START Exercise materials

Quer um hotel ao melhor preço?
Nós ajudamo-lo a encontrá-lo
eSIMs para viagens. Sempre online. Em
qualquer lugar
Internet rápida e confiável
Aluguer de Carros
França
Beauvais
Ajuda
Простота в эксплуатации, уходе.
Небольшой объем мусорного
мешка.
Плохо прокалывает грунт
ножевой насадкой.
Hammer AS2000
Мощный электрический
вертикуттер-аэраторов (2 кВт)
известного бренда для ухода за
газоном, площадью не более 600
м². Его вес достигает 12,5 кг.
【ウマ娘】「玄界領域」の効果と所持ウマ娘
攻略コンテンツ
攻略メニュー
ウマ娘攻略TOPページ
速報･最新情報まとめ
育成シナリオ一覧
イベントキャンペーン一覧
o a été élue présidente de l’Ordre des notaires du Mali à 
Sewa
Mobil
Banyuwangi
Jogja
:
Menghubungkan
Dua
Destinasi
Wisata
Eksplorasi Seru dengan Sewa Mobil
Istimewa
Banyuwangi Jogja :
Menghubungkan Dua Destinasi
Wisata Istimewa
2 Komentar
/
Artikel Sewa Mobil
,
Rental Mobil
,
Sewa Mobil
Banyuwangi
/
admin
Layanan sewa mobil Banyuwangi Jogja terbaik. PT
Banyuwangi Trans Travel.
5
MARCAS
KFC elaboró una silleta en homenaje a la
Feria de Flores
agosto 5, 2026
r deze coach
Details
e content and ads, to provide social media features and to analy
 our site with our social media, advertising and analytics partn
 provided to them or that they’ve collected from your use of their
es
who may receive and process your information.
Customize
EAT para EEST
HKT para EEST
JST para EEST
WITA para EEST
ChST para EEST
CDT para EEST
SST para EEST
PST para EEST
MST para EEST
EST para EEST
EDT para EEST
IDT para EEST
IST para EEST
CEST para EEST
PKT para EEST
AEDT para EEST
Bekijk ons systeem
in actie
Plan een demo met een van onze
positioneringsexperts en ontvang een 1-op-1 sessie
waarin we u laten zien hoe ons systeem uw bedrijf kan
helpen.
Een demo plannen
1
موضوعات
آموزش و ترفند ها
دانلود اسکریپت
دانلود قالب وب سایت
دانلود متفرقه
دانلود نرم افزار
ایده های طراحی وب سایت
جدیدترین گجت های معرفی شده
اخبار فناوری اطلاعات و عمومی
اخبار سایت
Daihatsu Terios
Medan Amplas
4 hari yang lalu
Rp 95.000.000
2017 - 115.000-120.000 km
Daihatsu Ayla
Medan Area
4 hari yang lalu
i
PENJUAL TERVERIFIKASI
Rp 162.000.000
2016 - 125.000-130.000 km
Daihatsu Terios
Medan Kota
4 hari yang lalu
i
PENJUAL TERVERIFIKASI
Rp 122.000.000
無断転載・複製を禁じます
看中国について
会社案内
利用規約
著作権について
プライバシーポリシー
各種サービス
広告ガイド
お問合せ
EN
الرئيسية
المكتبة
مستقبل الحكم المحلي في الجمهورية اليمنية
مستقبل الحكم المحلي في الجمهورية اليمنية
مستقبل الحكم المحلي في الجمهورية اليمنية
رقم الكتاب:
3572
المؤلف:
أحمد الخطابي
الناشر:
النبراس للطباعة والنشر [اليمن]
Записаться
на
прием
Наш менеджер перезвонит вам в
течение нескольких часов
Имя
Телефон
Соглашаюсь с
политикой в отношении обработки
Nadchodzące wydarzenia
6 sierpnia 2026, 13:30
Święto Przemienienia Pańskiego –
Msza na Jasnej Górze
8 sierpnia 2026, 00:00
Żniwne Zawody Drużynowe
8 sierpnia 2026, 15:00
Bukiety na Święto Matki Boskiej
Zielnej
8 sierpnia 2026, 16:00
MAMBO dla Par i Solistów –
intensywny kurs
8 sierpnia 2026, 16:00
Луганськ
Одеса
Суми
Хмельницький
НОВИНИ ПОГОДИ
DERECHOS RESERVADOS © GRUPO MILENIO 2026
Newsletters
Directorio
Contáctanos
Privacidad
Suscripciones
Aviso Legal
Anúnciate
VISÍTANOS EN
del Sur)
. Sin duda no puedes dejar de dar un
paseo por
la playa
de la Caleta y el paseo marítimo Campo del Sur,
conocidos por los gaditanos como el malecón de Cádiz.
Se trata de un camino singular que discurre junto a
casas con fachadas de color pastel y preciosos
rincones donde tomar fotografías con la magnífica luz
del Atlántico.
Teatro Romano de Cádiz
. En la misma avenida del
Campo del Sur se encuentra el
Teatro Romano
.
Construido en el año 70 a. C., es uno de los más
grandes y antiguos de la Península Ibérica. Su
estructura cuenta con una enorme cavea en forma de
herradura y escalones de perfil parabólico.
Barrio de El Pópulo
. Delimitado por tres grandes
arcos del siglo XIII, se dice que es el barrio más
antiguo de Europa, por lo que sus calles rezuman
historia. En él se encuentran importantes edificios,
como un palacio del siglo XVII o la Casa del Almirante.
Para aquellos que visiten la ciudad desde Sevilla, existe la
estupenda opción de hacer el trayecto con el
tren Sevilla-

END Exercise materials

◆ Your assignment
Read the data above and pull out each line that holds the string "como".

◆ Written answer
conocidos por los gaditanos como el malecón de Cádiz.
como un palacio del siglo XVII o la Casa del Almirante.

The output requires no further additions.